Poirot (1989–2013)
7/10
The Good, the Bad and the Ugly on POIROT
11 December 2023
Agatha Christie's most famous detective solves cases with stylish panache through the 1930s.

POIROT has much to recommend it, foremost David Suchet's winsome performance of a literary character who can prove annoying. And, of course, it has the breadth of Christie's clever stories and novels.

Here's my problem: I understand fiction, especially novels, must be changed from one medium to another. Occasionally, by TV and movie writers combining characters and trimming subplots, I've seen novels improved.

But, by and large, I like to see novels, especially those I love, conveyed accurately to the screen so I don't have to read them so often.

POIROT alters nearly every Christie story it touched. The makers made wise choices and poor choices.

Sometimes these choices were necessary. Agatha Christie's first Poirot tale takes place at the time of World War One. Her last happens in the 1970s. Over that time period Poirot's society changes to reflect the times when Christie wrote her novels and stories, yet Poirot, already retired when he starts out, chugs along the same for nearly sixty years. To avoid this paradox, apart from a few episodes, all POIROTs take place in a glamorous 1930s milieu. And the series is better for it.

Many of the Poirot short stories are presented as a detective agency with Miss Lemon as his secretary and Poirot is nearly always aided by the loyal and game, if somewhat silly, Hastings (Hugh Frasier, whose delightful characterization owes more to P G Wodehouse than Christie). And nearly always, Inspector Japp is close at hand. Actually, readers of Christie know these things never really converged all at once in so many stories. Too, each story is placed within a framing device that rarely comes directly from Christie.

These are minor quibbles and detract in no way from my enjoyment of POIROT. In fact, in those later episodes where Hastings, Lemon and Japp disappear, I miss them.

And POIROT often gets things right. One of my favorite Poirot stories is the novel PERIL AT END HOUSE. This is also one of my favorite (if not my absolute favorite) POIROT episodes. In fact, I thoroughly enjoy some episodes that have cosmetic changes even when I am a fan of the stories.

But as the series progresses, especially as the hour episodes grow into movies, the TV writers get too big for their britches and make wholesale changes. Some of these are innocuous. Others are absurd, as when (no spoilers, now) the identity of the murderer is changed, or the reason for the murder. One has to keep an eye peeled for those episodes where the alterations are egregious.

And too often unnecassary social commentary is injected. I have a bias against social commentary in art, anyway. I don't need some dumb writer exploiting entertainment to palm off his half-baked political bugaboos on me. I have bugaboos of my own. When I ask a fellow writer what his story is about I expect him to say, "It's about this guy falsely accused of murder on the run from the police and the real killers." Not, "It's about the oppression of the drinking classes" or "It's about the decline of civilization." Christie's books were hardly ever political. She wanted as many readers as she could get regardless of politics. The series should've maintained that stance. I don't take well to political hectoring. Christie belongs to me as much as to them. Why should they have a poetic license to drive me away?

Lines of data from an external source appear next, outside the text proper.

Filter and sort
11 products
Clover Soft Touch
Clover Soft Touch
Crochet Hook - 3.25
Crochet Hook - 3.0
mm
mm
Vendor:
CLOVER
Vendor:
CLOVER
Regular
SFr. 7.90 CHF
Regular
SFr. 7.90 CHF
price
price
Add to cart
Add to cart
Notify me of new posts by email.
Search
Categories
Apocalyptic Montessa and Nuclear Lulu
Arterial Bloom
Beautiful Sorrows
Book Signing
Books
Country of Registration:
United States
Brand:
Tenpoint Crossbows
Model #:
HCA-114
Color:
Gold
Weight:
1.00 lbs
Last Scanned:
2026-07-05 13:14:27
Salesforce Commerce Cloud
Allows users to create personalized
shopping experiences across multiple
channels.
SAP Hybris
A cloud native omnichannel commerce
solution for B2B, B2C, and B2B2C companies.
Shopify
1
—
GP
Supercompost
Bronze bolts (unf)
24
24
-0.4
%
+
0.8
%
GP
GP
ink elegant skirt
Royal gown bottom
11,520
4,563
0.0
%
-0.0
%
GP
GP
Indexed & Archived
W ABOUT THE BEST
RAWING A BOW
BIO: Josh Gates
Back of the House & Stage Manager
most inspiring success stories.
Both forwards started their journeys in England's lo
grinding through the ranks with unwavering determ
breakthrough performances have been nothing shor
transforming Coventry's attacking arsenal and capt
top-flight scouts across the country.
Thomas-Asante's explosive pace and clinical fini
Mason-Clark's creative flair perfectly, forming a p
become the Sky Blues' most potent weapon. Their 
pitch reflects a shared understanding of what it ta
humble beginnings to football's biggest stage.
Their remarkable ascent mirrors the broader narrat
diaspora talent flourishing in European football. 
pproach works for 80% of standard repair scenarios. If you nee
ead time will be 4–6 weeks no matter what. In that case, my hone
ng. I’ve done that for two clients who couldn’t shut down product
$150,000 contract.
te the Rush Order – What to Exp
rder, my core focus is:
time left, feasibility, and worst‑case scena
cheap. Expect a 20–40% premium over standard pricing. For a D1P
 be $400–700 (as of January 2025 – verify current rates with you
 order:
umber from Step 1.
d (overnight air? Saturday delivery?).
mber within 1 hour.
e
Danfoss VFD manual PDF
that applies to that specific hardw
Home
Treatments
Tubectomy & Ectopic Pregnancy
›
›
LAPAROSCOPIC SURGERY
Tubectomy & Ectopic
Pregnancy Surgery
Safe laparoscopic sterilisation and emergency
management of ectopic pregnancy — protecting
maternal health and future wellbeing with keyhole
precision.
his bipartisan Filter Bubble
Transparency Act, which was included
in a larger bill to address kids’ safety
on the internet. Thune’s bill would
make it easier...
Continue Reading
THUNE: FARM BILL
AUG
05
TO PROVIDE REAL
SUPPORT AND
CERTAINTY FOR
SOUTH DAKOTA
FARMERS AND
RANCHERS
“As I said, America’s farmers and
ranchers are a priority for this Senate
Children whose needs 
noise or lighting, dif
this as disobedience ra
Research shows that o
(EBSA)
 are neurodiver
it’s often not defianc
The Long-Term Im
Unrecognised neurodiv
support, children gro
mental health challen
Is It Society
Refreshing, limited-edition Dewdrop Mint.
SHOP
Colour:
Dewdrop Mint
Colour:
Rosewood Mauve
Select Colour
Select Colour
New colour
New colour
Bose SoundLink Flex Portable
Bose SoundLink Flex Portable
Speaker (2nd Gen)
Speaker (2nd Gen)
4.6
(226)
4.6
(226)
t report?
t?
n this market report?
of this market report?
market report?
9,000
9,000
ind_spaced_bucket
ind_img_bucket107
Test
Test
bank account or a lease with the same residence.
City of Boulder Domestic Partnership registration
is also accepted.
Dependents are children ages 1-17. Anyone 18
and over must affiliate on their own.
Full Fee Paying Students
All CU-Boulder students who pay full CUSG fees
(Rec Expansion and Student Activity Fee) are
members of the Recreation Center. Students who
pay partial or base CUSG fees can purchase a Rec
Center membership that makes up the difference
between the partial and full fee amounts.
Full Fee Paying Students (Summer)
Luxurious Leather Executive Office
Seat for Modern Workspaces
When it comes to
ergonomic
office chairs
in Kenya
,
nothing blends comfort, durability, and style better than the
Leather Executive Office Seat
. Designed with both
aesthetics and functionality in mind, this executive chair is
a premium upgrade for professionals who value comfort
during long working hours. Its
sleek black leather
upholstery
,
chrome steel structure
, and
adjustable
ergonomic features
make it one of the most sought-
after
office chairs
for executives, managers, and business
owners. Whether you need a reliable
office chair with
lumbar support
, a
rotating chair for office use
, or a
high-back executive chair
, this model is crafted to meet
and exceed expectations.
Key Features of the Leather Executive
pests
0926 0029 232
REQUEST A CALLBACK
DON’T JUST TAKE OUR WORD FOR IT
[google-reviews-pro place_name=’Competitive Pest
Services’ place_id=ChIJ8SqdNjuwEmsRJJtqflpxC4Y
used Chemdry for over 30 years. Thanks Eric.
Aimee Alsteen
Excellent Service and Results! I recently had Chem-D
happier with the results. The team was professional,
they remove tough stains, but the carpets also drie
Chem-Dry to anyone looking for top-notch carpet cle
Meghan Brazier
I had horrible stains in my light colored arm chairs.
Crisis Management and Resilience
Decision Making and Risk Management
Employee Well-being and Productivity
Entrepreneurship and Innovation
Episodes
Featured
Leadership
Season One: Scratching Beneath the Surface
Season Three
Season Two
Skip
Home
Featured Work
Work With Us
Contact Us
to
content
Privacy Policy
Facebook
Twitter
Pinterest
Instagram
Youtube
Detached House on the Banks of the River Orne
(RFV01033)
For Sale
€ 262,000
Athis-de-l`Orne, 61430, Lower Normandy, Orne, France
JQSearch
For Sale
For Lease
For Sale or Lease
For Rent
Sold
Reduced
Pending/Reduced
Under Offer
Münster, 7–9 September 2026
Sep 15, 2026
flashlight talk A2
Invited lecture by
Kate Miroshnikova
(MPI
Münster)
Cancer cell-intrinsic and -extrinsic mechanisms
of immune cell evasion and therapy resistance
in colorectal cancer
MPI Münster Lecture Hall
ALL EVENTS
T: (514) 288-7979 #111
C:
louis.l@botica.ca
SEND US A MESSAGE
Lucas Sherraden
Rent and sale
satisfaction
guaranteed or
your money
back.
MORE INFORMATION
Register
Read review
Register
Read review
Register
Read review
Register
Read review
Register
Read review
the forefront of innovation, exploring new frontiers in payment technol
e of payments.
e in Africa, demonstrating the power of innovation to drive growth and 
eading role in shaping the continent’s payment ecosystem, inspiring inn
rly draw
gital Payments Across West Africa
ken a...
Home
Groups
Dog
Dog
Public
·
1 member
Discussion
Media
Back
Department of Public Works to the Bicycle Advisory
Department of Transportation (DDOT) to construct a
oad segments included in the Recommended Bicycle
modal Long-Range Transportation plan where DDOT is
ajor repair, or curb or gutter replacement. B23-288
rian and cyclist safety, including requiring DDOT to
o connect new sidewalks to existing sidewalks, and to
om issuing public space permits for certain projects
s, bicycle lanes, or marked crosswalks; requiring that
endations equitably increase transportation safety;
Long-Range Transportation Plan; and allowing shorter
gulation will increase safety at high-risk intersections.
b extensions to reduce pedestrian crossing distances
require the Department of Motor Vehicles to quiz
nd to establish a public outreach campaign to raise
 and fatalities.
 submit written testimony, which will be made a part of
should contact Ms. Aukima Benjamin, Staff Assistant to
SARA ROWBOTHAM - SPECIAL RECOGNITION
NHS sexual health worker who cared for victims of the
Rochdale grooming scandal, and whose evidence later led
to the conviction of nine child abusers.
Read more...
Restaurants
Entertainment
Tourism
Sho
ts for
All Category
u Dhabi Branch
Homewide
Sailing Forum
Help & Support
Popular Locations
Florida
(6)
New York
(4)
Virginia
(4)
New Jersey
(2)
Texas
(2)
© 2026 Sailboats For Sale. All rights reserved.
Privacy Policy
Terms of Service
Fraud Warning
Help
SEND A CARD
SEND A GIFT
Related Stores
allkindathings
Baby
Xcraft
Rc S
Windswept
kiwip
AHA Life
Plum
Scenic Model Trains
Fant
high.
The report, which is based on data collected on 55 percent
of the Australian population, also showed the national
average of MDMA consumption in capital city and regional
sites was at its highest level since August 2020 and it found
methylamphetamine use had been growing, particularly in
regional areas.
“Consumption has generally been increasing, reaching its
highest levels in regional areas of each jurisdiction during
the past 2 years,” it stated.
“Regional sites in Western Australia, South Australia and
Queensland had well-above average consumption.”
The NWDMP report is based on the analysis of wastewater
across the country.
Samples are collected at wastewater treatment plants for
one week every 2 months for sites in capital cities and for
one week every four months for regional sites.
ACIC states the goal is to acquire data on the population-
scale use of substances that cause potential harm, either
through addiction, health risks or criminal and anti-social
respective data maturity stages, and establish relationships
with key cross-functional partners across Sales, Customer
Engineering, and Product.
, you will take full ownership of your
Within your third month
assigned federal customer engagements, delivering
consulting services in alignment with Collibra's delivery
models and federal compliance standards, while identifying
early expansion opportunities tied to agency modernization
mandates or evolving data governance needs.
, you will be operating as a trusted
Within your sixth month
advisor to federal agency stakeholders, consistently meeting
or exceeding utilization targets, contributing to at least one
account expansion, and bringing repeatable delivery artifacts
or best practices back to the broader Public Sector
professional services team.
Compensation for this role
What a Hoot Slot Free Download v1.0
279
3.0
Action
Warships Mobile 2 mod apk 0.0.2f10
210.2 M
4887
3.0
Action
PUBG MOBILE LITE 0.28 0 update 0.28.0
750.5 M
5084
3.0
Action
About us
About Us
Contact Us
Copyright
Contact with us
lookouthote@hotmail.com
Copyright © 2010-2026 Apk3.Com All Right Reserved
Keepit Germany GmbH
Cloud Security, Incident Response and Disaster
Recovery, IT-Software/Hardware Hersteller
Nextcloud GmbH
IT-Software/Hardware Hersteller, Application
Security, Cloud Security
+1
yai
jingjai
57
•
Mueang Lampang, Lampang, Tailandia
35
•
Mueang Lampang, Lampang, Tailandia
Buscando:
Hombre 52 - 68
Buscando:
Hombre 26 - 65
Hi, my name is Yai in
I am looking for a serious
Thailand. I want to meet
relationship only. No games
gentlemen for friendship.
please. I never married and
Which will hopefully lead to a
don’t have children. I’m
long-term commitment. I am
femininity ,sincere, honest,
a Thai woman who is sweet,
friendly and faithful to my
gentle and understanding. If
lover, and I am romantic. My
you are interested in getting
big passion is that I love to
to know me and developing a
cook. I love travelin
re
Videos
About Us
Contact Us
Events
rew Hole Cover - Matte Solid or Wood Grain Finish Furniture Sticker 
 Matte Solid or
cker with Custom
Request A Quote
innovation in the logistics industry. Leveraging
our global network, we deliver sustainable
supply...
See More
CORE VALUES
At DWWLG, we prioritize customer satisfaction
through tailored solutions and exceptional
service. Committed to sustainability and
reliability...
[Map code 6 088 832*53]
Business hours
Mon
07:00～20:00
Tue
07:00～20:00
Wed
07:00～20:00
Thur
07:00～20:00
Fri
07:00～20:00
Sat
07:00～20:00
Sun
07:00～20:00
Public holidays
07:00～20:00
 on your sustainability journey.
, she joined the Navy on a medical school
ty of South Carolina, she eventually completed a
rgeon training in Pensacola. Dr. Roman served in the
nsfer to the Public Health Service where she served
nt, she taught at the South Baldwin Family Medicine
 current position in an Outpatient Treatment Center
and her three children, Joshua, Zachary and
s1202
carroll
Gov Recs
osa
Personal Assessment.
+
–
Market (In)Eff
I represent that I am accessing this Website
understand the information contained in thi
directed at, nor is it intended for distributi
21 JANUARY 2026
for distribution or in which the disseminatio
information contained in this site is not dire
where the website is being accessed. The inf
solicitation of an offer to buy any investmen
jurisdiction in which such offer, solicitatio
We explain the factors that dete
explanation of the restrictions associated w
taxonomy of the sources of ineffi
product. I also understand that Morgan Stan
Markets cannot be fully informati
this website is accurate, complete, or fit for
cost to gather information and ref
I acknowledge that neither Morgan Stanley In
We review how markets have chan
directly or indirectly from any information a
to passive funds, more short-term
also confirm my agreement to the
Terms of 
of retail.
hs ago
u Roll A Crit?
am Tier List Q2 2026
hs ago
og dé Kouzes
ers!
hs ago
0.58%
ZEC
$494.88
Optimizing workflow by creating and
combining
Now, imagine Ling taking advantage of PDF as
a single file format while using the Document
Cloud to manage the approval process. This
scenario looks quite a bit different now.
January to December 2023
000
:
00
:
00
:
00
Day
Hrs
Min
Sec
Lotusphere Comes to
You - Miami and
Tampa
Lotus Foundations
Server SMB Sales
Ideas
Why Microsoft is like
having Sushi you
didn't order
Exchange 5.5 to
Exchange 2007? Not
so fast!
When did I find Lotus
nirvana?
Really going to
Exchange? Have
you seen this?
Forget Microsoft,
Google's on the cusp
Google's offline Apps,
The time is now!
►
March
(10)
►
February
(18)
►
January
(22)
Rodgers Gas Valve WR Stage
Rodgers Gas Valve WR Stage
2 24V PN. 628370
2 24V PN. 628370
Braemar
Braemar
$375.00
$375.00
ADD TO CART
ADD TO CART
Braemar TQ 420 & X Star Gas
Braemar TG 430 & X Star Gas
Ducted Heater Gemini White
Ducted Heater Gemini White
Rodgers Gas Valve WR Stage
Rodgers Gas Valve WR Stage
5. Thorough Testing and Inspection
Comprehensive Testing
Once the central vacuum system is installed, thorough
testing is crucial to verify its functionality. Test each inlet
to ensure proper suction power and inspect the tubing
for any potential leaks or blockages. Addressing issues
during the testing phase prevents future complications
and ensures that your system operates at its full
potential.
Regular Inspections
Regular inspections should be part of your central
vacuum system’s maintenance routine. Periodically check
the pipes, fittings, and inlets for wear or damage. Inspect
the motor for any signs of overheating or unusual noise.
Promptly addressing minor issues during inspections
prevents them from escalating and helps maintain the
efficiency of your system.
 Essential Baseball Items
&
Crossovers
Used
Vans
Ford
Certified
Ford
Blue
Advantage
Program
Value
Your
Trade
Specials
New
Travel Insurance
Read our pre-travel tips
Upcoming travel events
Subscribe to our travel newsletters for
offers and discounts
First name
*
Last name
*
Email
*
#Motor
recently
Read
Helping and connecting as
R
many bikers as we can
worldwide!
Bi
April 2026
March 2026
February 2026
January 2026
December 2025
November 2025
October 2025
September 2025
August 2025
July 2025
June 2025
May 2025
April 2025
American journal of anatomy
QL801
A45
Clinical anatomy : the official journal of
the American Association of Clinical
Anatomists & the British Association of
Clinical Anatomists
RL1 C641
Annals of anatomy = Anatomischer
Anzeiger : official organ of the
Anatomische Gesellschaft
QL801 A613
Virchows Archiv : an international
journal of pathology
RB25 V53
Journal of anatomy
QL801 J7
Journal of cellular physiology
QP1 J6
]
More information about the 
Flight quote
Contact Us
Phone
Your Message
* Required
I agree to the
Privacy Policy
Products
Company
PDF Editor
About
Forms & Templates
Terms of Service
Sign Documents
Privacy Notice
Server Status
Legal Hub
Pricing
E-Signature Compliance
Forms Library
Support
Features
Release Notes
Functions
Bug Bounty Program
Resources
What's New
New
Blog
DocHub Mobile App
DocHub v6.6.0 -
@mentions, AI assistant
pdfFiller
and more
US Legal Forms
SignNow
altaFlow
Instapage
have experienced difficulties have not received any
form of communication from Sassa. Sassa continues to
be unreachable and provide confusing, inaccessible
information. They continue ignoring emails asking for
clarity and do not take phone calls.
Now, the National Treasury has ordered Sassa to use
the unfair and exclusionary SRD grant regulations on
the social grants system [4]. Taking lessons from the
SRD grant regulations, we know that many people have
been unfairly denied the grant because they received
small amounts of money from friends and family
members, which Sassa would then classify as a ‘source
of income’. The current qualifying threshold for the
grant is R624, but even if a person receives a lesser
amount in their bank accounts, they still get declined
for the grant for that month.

They also coarsen stories, if stories of brutal murders can be coarsened. The otherwise excellent "Sad Cypress" had a bedroom scene tacked on. Why? And in one episode a stoning is included. It doesn't come from Christie. Why is it there? A reviewer in imdb criticizes Christie for it. Yes, if he'd done proper research he'd know he couldn't lay it at her door, but the problem should never have arisen.

I love Christie and I do love POIROT. Often, the series livens dry Q&A material. At other times it takes so many liberties Christie seems irrelevant. Overall, POIROT is a good series, well-acted. But it's not always Christie's Poirot, and it ruined some of my favorite Poirot novels in the transition. Tread warily.